Die Lehrerin organisierte kleine Projekte mit ihren Schülerinnen und Schülern, betreute weiter die Öffentlichkeitsarbeit ihrer Schule, hielt Kontakt zu Kollegen. "Es war wichtig zu wissen, dass man nicht allein ist."

Auch Helga Brietzke hörte die drei Worte "Sie haben Brustkrebs" und wusste, dass von diesem Moment an nichts mehr so sein würde wie vorher. "Dieser Satz zieht einem den Boden unter den Füßen weg", sagt die heute 70-Jährige. "Doch ich habe es geschafft, ich lebe und besitze damit einen Reichtum, den ich vor meiner Erkrankung, vor der Erfahrung von Todesangst, Schmerz und Sorge um die Familie nicht besaß, da er mir nicht bewusst war." Zusammen mit dem Mediziner Christoph Lindner hat Helga Brietzke das Buch "Ich hatte Brustkrebs" geschrieben (Zuckschwerdt Verlag München, 3. Auflage, 14,90 Euro). Außerdem leitet sie am Diakonieklinikum Hamburg eine Brustkrebs-Selbsthilfegruppe.

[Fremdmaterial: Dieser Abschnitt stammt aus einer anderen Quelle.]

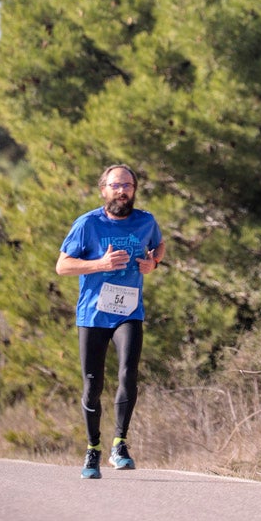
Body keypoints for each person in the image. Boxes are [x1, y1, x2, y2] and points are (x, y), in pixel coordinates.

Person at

Im Gefühlschaos zwischen Angst vor dem Sterben, Hoffnung auf die Therapie und Sorge um die Familie macht den erkrankten Frauen vor allem eines zu schaffen: der Haarausfall während der Chemotherapie. "Das ist ein herber Verlust und schwerer Einschnitt", sagt Christian Leuschner, Psychoonkologe am Mammazentrum Hamburg. "Viele Frauen fühlen sich entwürdigt, haben Angst davor, nicht mehr attraktiv zu sein, und befürchten, dass ihnen die weibliche Identität verloren geht." Deshalb rät Leuschner dazu, beim Haarersatz nicht zu sparen. "Es geht um die Würde der Frau, sie möchte sich auch in der Öffentlichkeit sicher fühlen." Außerdem wollen viele Frauen nicht immer nur elend aussehen und so auch die Familie beruhigen.

Krankenkassen veranschlagen durchschnittlich 370 Euro für eine Perücke aus Kunsthaar bei krankheitsbedingtem Haarverlust. Kostet die Perücke mehr, zum Beispiel aus Echthaar, muss die Differenz in der Regel selbst bezahlt werden.

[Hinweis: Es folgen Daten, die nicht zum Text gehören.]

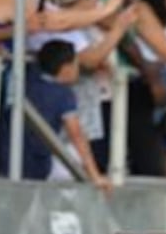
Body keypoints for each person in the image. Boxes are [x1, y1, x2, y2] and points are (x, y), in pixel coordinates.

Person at [24, 39, 112, 192]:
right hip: (39, 161)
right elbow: (76, 134)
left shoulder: (30, 80)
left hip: (10, 155)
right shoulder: (63, 95)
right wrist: (94, 175)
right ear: (66, 69)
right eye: (76, 65)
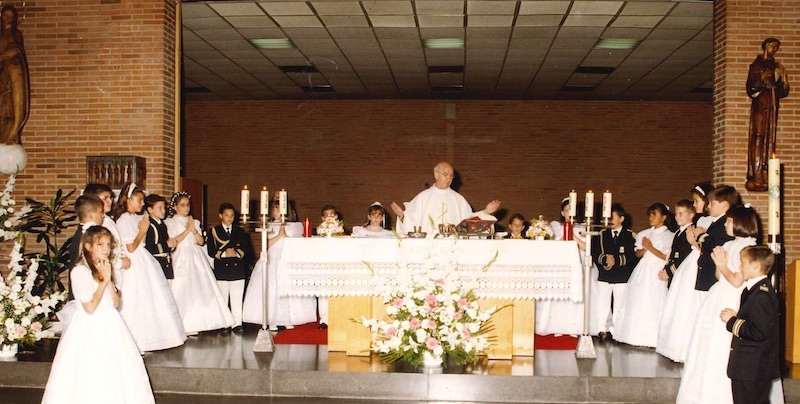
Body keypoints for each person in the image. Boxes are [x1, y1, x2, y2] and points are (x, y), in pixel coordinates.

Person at [42, 226, 155, 403]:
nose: (106, 249)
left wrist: (108, 280)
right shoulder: (80, 271)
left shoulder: (104, 267)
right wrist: (103, 280)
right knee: (91, 374)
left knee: (116, 372)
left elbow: (116, 303)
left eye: (108, 245)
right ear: (88, 247)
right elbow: (90, 307)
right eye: (100, 245)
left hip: (111, 323)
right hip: (89, 327)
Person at [677, 205, 759, 404]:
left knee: (722, 344)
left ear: (741, 223)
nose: (727, 224)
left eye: (730, 221)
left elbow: (737, 280)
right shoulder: (731, 244)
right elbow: (719, 274)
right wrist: (719, 262)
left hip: (732, 295)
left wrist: (722, 265)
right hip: (720, 291)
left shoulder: (748, 246)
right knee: (706, 342)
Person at [114, 183, 186, 352]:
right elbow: (130, 247)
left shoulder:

Um die Würde von krebskranken Frauen kümmert sich die Werkstatt für Haararbeiten "Königinnen". Am 4. September, 11-18 Uhr, lädt Ann-Kathrin Guballa in ihre Räume am Eppendorfer Weg 114 zum Haarspendetag ein. Friseure schneiden den Spenderinnen und Spendern kostenlos die Haare. Benötigt werden mindestens 20 Zentimeter unbehandeltes Haar oder zum Beispiel der bereits abgeschnittene Zopf, der vielleicht schon seit Jahren als Erinnerung an die Jugend im Schrank liegt. Die Haare werden dann in Perücken und Haarteile eingearbeitet.

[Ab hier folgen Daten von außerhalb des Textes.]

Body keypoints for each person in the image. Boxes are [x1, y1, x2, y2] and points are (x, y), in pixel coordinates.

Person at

Cläre B. hat den Krebs überwunden, längst sind die Haare nachgewachsen. "Ich plane gern und munter für die Zukunft und schiebe meine Sorgen um die Gesundheit oft einfach weg", sagt sie heute. Die Krankheit sei für sie wichtig gewesen. "Ich stehe dem Leben sehr viel gelassener, ruhiger, genießender und überlegter gegenüber."